Johnson’s place was no different. But instead of tiny spoon collections, broken china, and old photo albums, his place was decorated with blues relics and memorabilia—like a bowl of old harmonicas on the coffee table next to a collection of broken guitar strings in a jar. Link couldn’t help but think about how disappointed the Sisters would be if Johnson invited them over without having a single dish of candy on the table.
Lucille slunk through the room, as if she felt right at home.
Sampson, Floyd, and Necro studied the yellowed newspaper clippings framed on the walls alongside old photographs and the broken-off neck of a guitar.
Johnson sat down in a sagging upholstered armchair beside a whirling fan and set his guitar on the floor next to him. The Lab curled up at his feet. “Go ahead and sit down,” he said. “I don’t get many visitors.”
Liv and John sat down on the sofa across from him. Link took a seat at an old pine table in the corner. He noticed a pencil sticking out of a mug, and without thinking, he pulled out the piece of paper he’d been writing songs on. He knew the lyrics sucked, but he couldn’t seem to stop himself from writing ever since Rid disappeared.

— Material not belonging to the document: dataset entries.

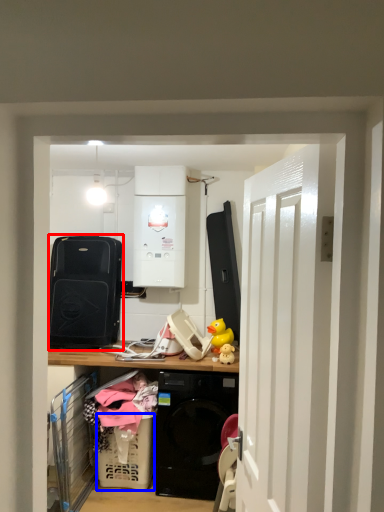
Question: Which object appears closest to the camera in this image, appliance (highlighted by a red box) or basket (highlighted by a blue box)?

Choices:
 (A) appliance
 (B) basket

Answer: (B)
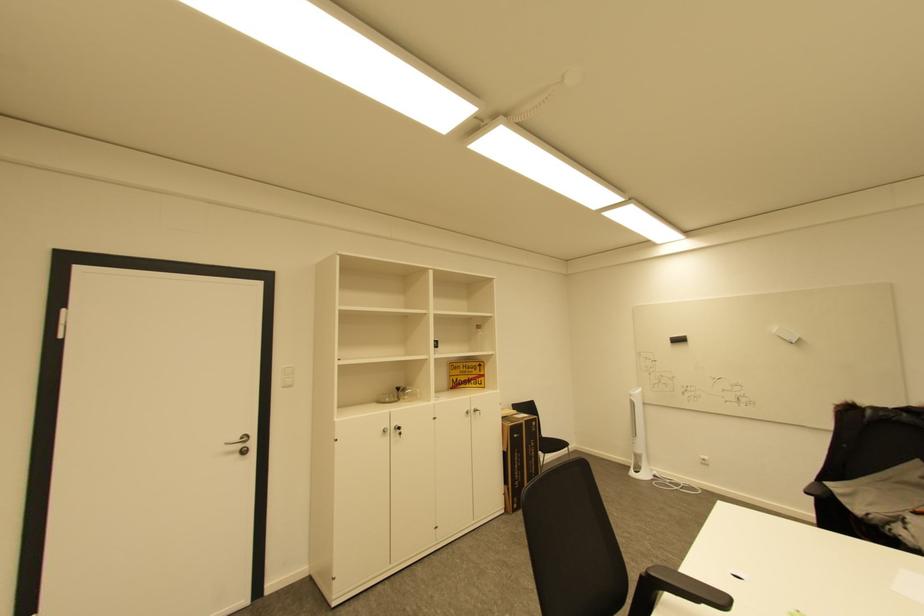
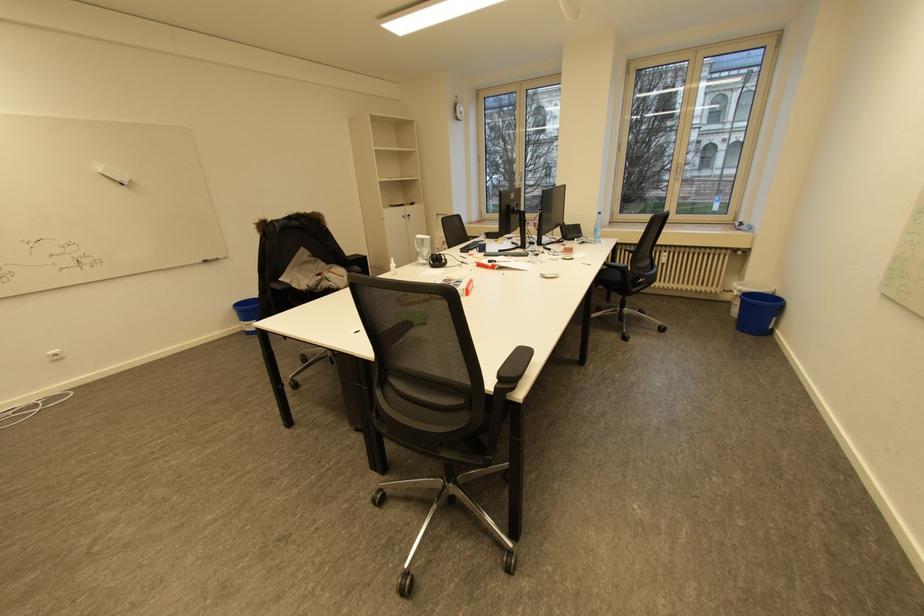
Find the pixel in the second image that matches the point at 796,342 in the first image.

The bluesman leaned forward in his chair and looked John in the eye. “Things must be pretty bad if you came lookin’ for me.”
“It has to do with Abraham Ravenwood.”
“His grandson, Silas, actually,” Liv added.
The moment John spoke Abraham’s name, the bluesman stiffened, his hands gripping the arms of the chair so hard his knuckles turned white. “Haven’t heard that name in a long time, and I would’ve been fine never hearin’ it again.”